DATA TO USE below:

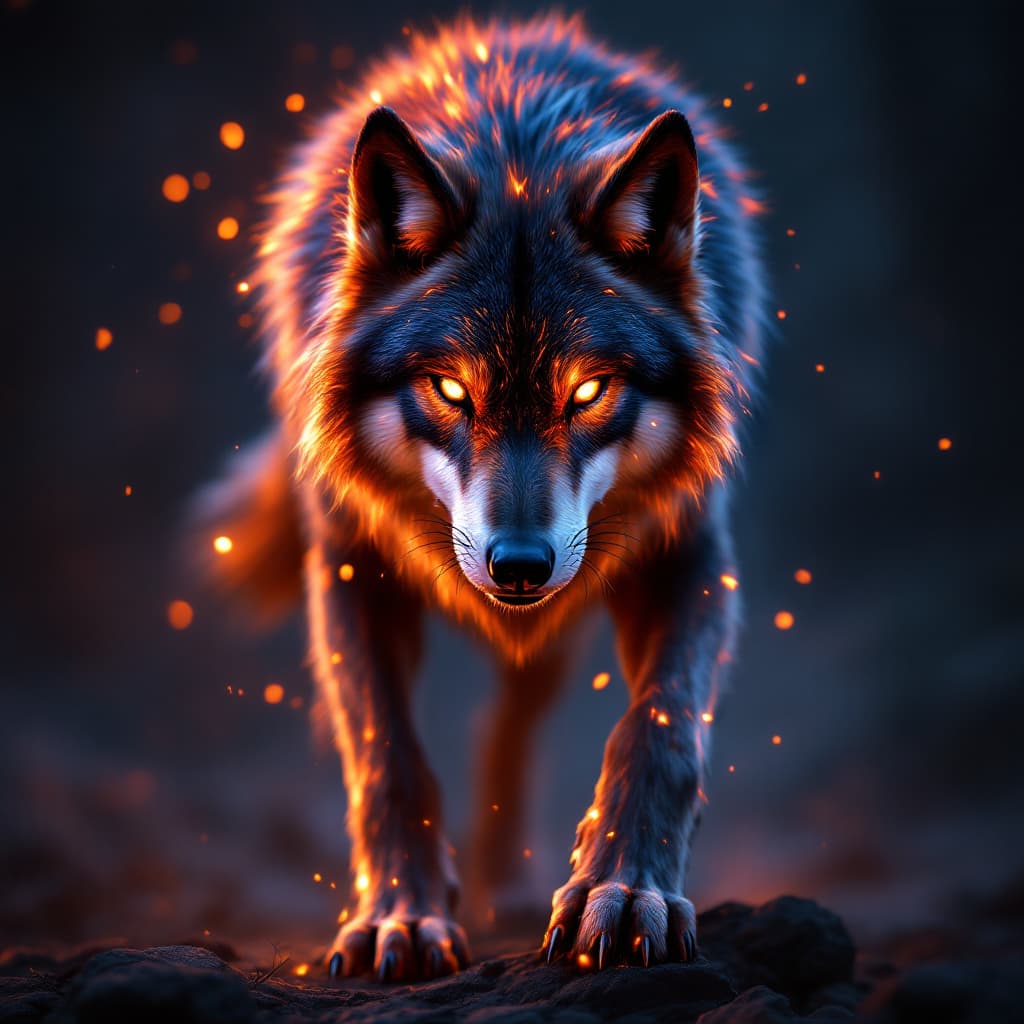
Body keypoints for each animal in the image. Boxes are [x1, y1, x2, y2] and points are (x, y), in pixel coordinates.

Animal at [200, 13, 767, 982]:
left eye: (588, 391)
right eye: (451, 390)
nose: (520, 566)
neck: (520, 149)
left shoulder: (691, 553)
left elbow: (658, 732)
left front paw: (625, 892)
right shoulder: (349, 565)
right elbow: (387, 754)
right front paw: (399, 917)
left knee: (513, 723)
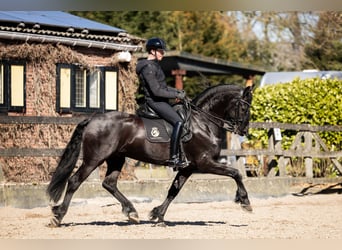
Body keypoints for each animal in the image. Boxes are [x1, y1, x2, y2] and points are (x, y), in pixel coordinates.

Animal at [46, 84, 252, 227]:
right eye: (244, 108)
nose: (244, 130)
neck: (202, 122)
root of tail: (93, 119)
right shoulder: (205, 163)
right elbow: (236, 173)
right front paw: (244, 201)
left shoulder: (188, 168)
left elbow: (173, 191)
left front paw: (158, 215)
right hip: (94, 158)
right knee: (75, 181)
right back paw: (58, 216)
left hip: (116, 158)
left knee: (109, 183)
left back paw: (131, 212)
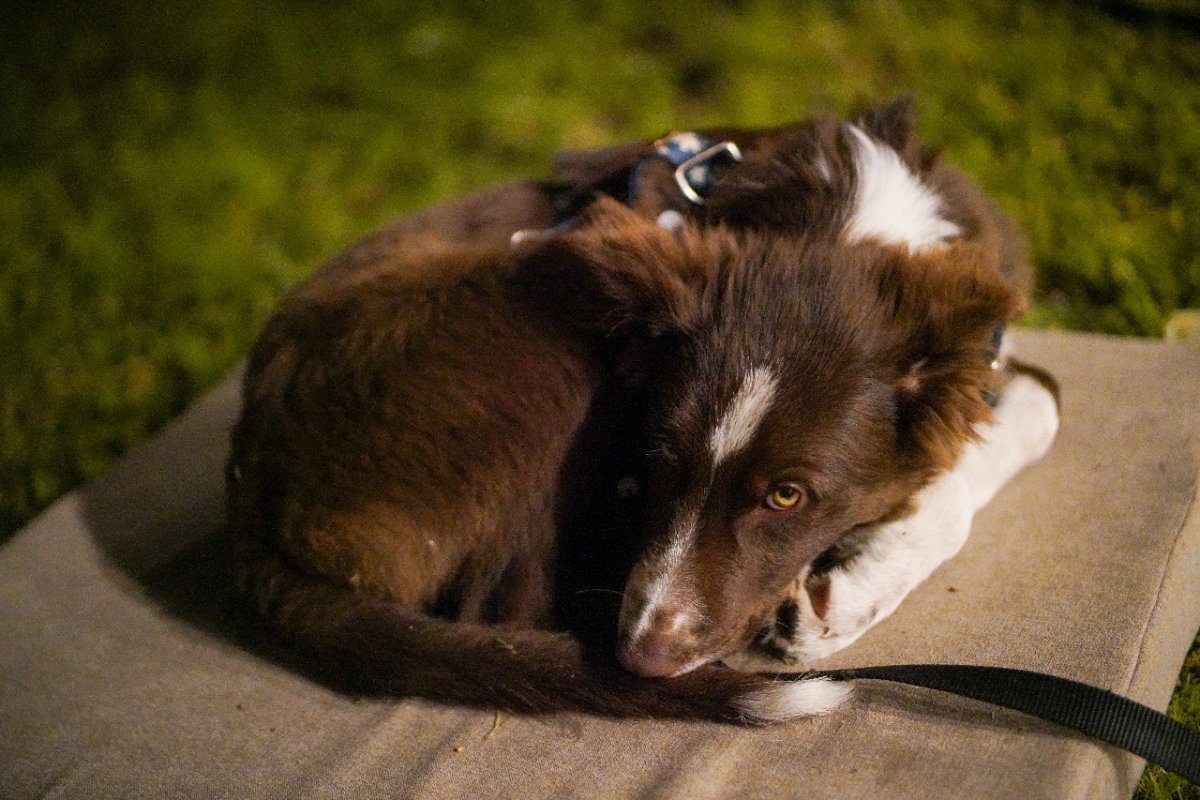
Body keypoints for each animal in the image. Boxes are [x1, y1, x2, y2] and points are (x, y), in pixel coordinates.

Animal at [228, 99, 1058, 723]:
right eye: (659, 459)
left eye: (788, 496)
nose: (645, 657)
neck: (846, 225)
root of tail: (254, 507)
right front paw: (848, 592)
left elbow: (1038, 406)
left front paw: (867, 569)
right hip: (537, 329)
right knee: (512, 605)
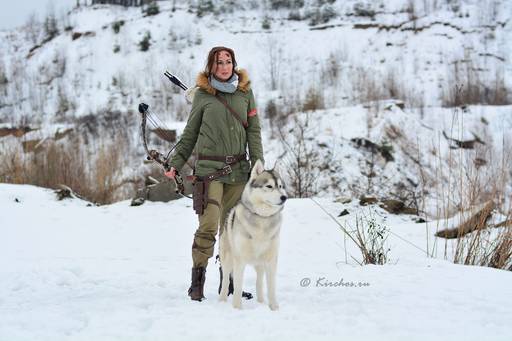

End of DATA TO USE.

Could you transcribe exactly the lines from the line containing "root of tail: (254, 507)" through the final line of the records, both included, and nothing beyond them? The pictures should be left out.

[TASK SOLUTION]:
root of tail: (254, 507)
right front paw: (848, 592)
left elbow: (1038, 406)
left front paw: (867, 569)
right hip: (537, 329)
right knee: (512, 605)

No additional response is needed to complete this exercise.